> [INPUT FOR THIS TASK]:
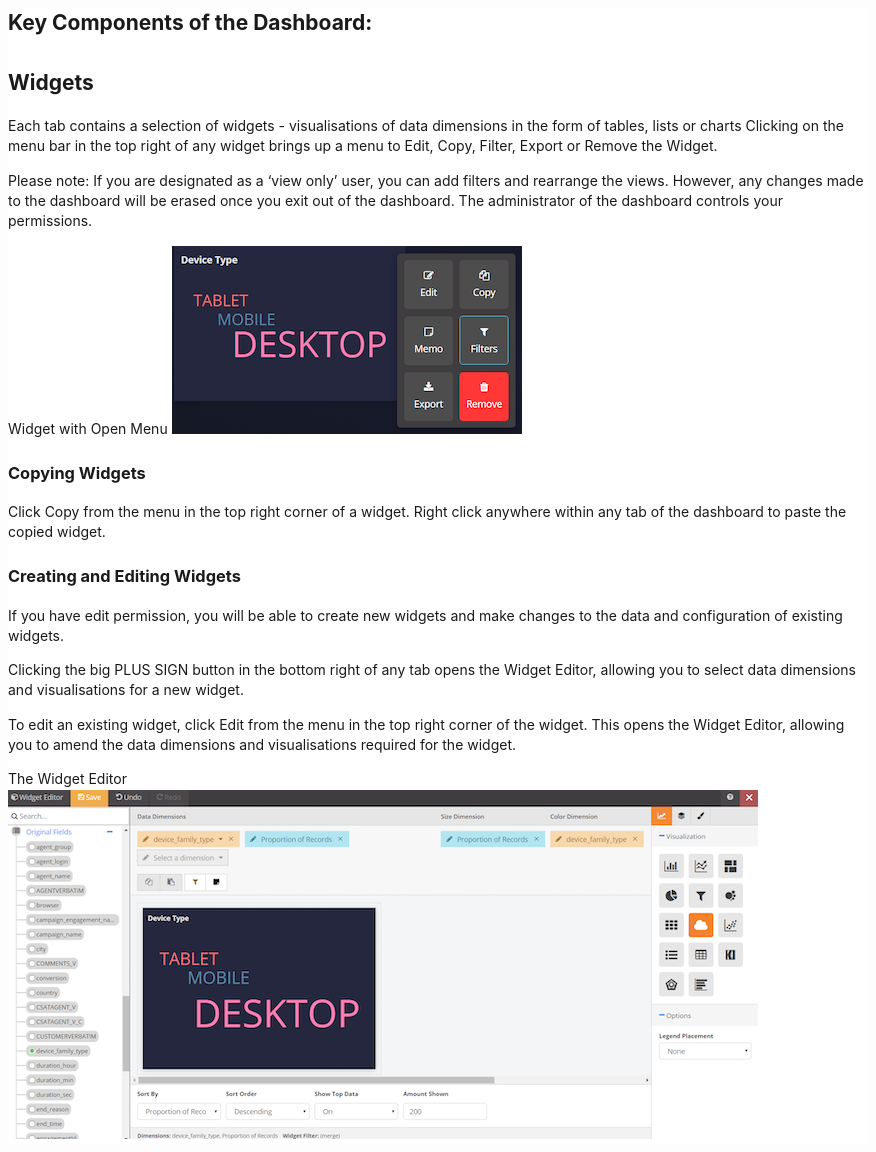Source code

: ## Key Components of the Dashboard:
## Widgets
Each tab contains a selection of widgets - visualisations of data dimensions in the form of tables, lists or charts
Clicking on the menu bar in the top right of any widget brings up a menu to Edit, Copy, Filter, Export or Remove the Widget.

Please note: If you are designated as a ‘view only’ user, you can add filters and rearrange the views.  However, any changes made to the dashboard will be erased once you exit out of the dashboard. The administrator of the dashboard controls your permissions.

Widget with Open Menu
![](img/insights_11.png)

### Copying Widgets
Click Copy from the menu in the top right corner of a widget. Right click anywhere within any tab of the dashboard to paste the copied widget.

### Creating and Editing Widgets
If you have edit permission, you will be able to create new widgets and make changes to the data and configuration of existing widgets.  

Clicking the big PLUS SIGN button in the bottom right of any tab opens the Widget Editor, allowing you to select data dimensions and visualisations for a new widget.

To edit an existing widget, click Edit from the menu in the top right corner of the widget. This opens the Widget Editor, allowing you to amend the data dimensions and visualisations required for the widget. 

The Widget Editor
![](img/insights_12.png)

> [EXERCISE BRIEF]: Copy, word for word, the entries above from the first line to the line that holds "Please note: If". Drop the pictures.

> [RESPONSE AREA]:
Source code

: ## Key Components of the Dashboard:
## Widgets
Each tab contains a selection of widgets - visualisations of data dimensions in the form of tables, lists or charts
Clicking on the menu bar in the top right of any widget brings up a menu to Edit, Copy, Filter, Export or Remove the Widget.

Please note: If you are designated as a ‘view only’ user, you can add filters and rearrange the views.  However, any changes made to the dashboard will be erased once you exit out of the dashboard. The administrator of the dashboard controls your permissions.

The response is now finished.